In this article, I interpret regression results in Stata. I have analyzed the multiple regression model using auto motive data from 1978. I have used the price of auto mobile as my dependent variable and used 7 independent variables (also called predictors) in the model. The objective of regression model is to check which factors (out of 7 independent variables) affect the price of auto mobile.

**Table of Contents**hide

## Data Description

The dataset is available in Stata software and can be accessed using following code:

`sysuse auto.dta`

To get the regression output, use the following code in Stata:

`reg price mpg trunk weight length turn displacement foreign`

## Interpreting Multiple regression statistics

There are three primary parts of regression output in Stata. These are ANOVA statistics, overall fitness of model measures, and parameter estimates. I have explained all these in following paragraphs.

**ANOVA Table**

The Anova table presents the primary statistics about the regression model. Usually, this section is neglected in explaining the regression output because these statistics numbers are used to generate other statistics such as F-stat and R-squared, which Stata software automatically calculates for us in the regression model output.

The **SS** means Sum of Squares. It tells us how much variation or change this model is predicting in the dependent variable (price of motorcar). To put it more simply, how much the 7 independent variables are jointly predicting the price of motor-vehicle. The model SS shows the variance being explained by this model while residual SS shows how much variance this model is not predicting in the dependent variable.

● **Record excerpts**:
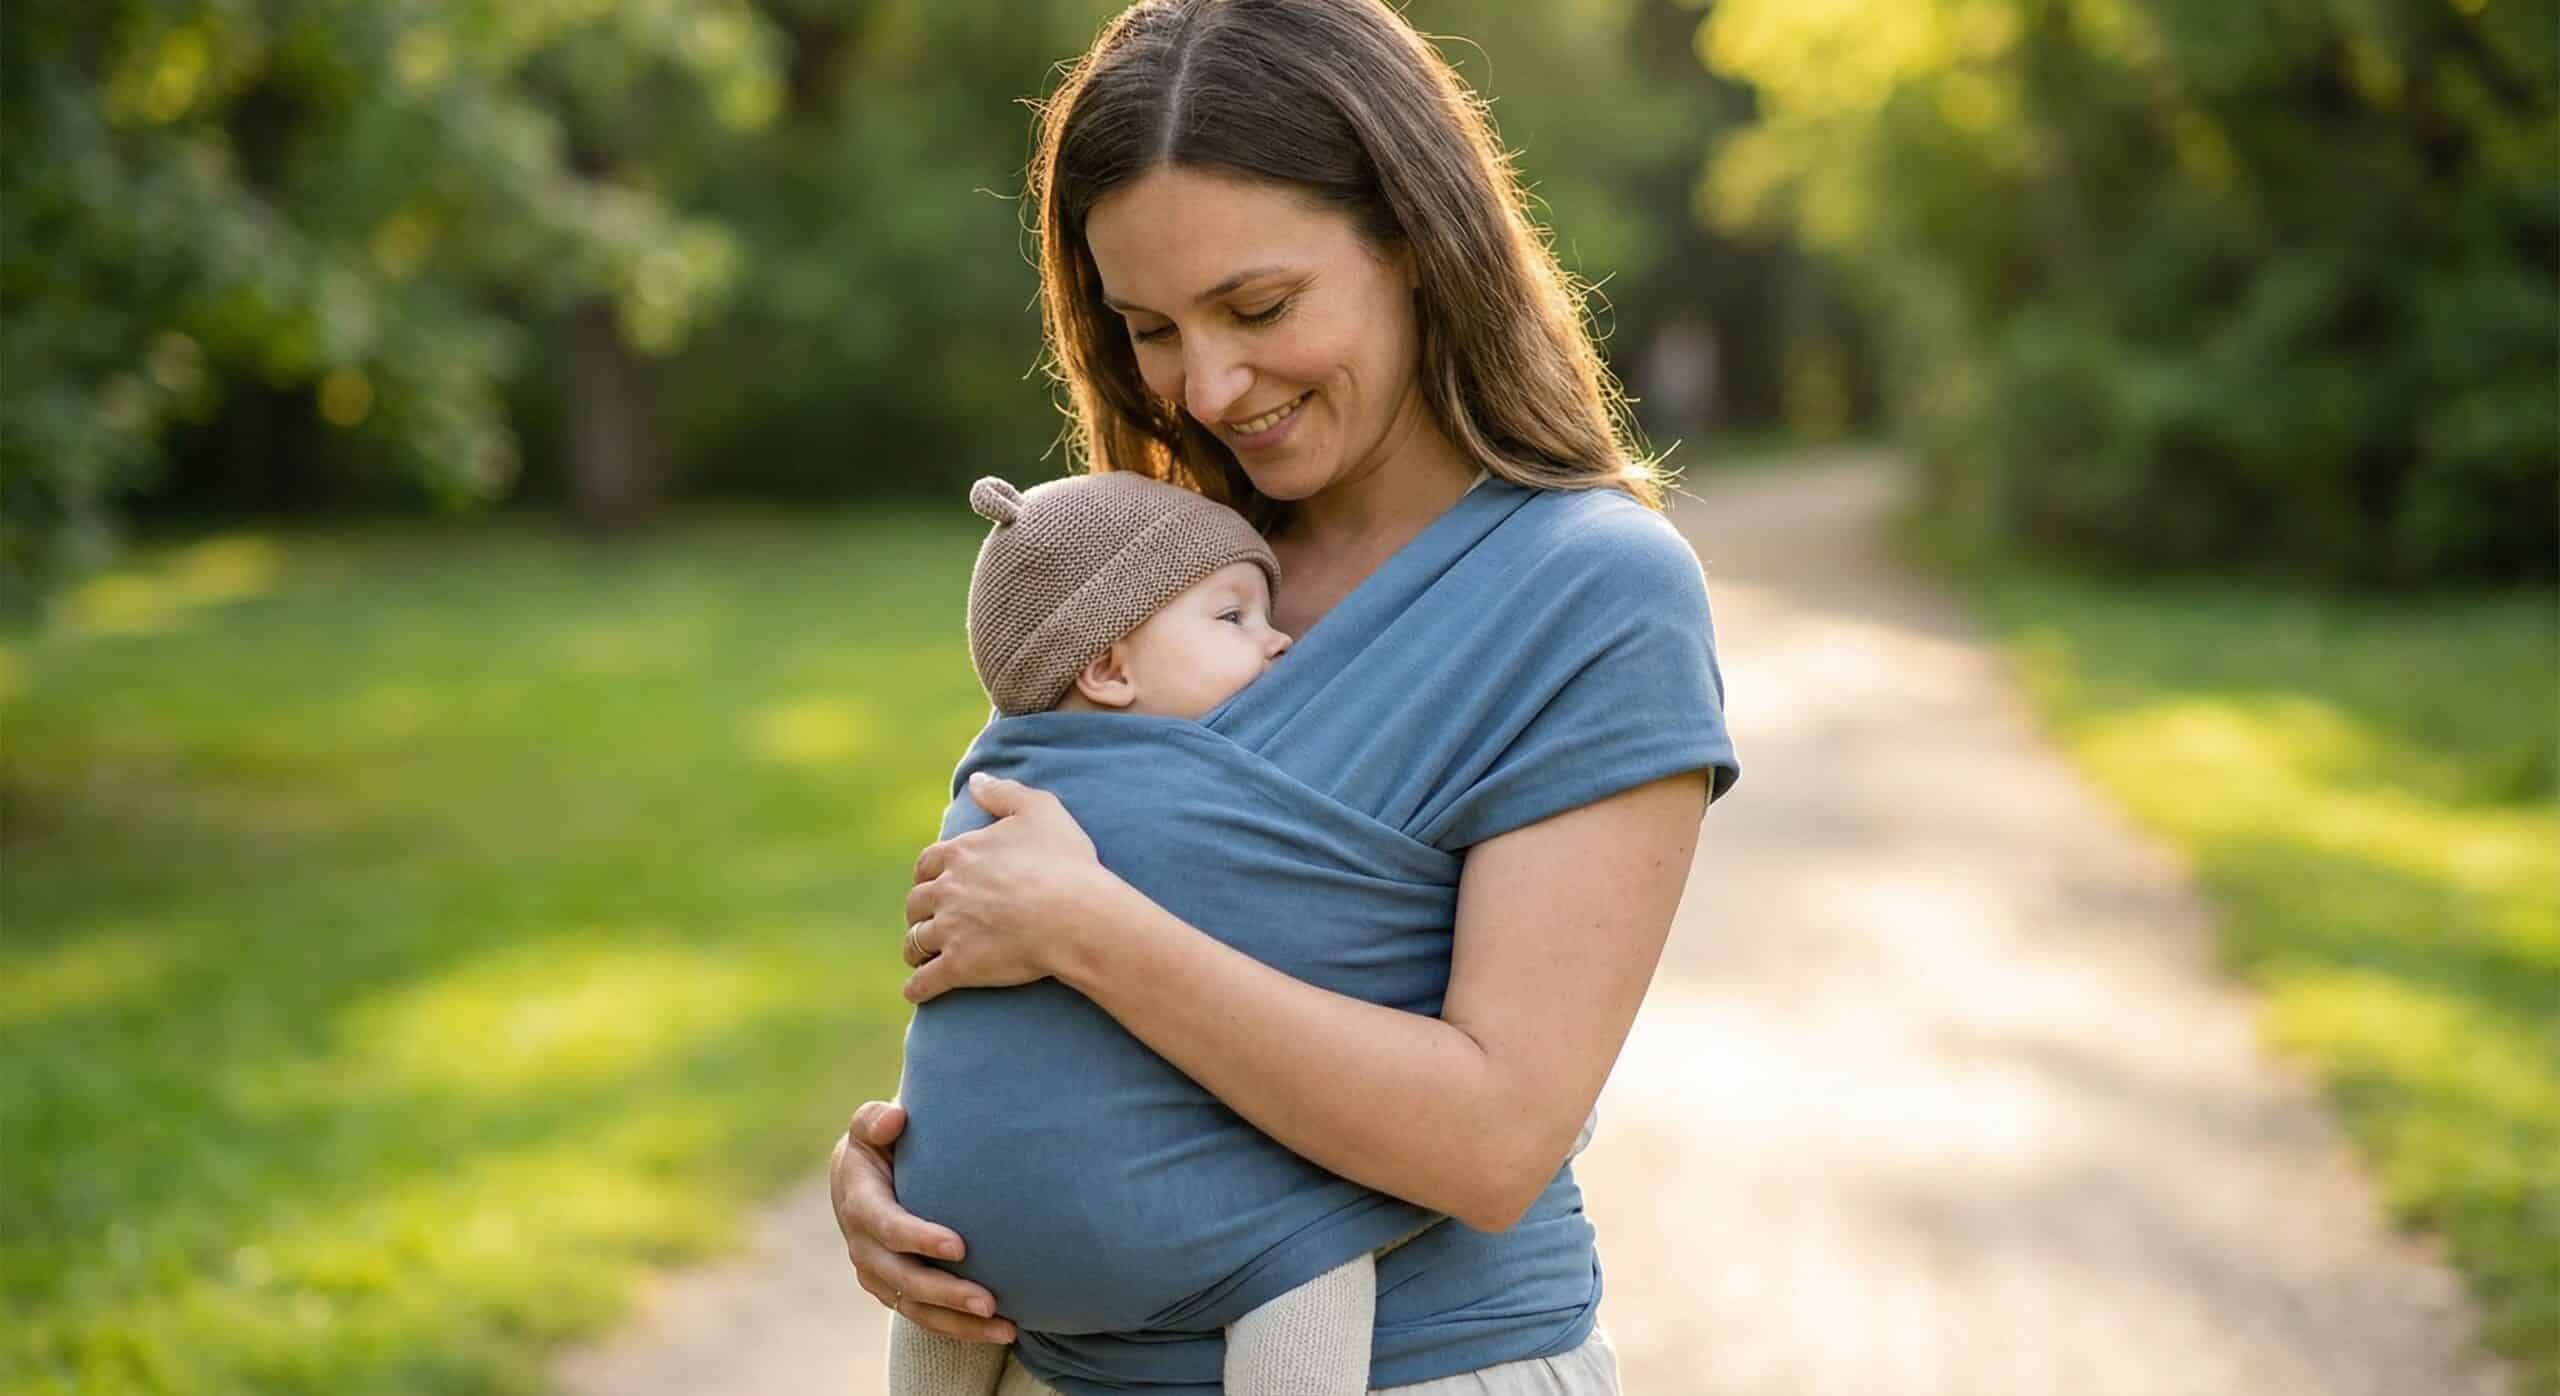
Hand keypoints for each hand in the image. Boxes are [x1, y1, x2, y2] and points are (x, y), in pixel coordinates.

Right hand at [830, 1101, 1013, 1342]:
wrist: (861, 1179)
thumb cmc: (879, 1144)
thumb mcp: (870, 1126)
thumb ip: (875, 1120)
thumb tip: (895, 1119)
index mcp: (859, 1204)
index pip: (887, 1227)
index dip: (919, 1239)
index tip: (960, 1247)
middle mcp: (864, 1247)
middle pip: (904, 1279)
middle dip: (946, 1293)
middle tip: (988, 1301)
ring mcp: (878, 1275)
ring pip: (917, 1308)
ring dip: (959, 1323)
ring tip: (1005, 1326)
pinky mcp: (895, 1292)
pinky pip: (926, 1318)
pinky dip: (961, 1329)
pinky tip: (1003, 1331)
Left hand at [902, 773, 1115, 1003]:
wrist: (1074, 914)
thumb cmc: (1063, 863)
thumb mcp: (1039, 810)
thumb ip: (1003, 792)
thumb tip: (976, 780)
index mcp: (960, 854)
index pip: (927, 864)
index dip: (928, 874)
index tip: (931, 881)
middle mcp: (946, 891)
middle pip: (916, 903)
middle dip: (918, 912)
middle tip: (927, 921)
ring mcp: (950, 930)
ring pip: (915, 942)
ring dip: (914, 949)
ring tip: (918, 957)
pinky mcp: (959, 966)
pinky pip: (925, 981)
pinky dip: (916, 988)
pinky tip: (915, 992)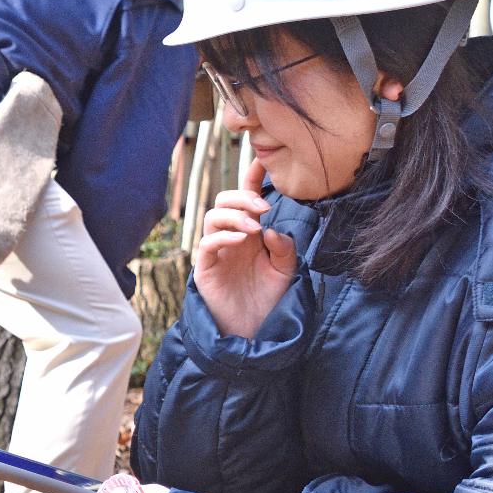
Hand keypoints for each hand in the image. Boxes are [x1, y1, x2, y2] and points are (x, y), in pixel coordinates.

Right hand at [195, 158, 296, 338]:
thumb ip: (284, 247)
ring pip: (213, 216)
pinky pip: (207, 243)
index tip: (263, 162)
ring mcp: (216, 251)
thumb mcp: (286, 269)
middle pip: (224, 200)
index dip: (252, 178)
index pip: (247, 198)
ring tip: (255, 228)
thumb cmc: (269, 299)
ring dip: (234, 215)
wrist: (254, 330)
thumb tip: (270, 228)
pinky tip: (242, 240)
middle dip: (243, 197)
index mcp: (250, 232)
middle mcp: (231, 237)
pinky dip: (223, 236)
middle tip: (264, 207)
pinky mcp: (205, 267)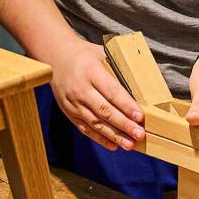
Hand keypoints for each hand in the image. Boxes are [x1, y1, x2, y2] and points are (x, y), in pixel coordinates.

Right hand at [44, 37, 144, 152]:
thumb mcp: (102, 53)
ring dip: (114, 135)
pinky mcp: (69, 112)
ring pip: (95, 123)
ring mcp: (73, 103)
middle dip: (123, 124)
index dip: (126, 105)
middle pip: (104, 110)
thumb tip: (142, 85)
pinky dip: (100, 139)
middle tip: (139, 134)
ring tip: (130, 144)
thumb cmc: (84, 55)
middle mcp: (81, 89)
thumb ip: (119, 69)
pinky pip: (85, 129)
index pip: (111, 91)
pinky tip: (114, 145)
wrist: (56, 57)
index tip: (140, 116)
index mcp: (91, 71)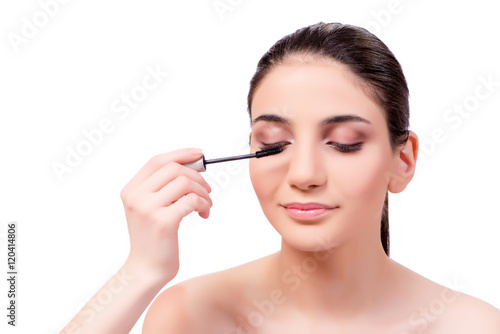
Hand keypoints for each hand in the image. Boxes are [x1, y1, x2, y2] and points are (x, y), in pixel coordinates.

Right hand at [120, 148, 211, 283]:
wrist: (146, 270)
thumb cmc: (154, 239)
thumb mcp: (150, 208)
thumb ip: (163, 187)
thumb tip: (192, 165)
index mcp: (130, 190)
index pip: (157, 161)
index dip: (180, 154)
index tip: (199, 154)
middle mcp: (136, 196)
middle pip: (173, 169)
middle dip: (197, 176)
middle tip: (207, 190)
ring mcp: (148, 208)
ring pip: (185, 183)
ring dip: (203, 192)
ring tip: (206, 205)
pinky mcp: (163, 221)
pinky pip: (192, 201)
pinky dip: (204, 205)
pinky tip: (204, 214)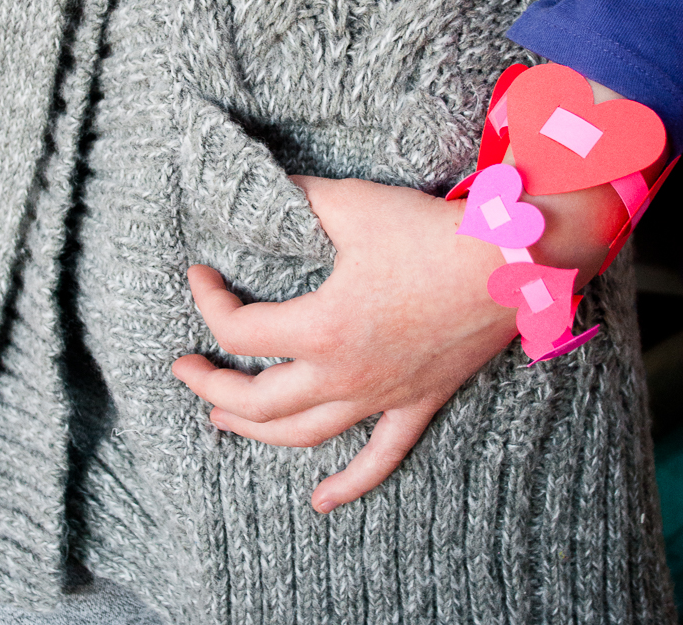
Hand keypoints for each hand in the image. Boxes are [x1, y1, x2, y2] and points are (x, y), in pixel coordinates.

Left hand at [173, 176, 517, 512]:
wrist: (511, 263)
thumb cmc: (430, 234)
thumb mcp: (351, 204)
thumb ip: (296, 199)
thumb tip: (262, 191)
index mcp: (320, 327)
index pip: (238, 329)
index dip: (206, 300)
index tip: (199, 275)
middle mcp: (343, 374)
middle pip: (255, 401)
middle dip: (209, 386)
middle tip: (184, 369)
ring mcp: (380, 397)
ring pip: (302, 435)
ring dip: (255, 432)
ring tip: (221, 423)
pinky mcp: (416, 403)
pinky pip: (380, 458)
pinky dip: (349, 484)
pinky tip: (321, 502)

● **Your task**:
Transcribe the Stata regression article from "The dataset is" to "in following paragraphs.". Work from the Stata regression article alone.

● **Solution to this exercise**:
The dataset is available in Stata software and can be accessed using following code:

`sysuse auto.dta`

To get the regression output, use the following code in Stata:

`reg price mpg trunk weight length turn displacement foreign`

## Interpreting Multiple regression statistics

There are three primary parts of regression output in Stata. These are ANOVA statistics, overall fitness of model measures, and parameter estimates. I have explained all these in following paragraphs.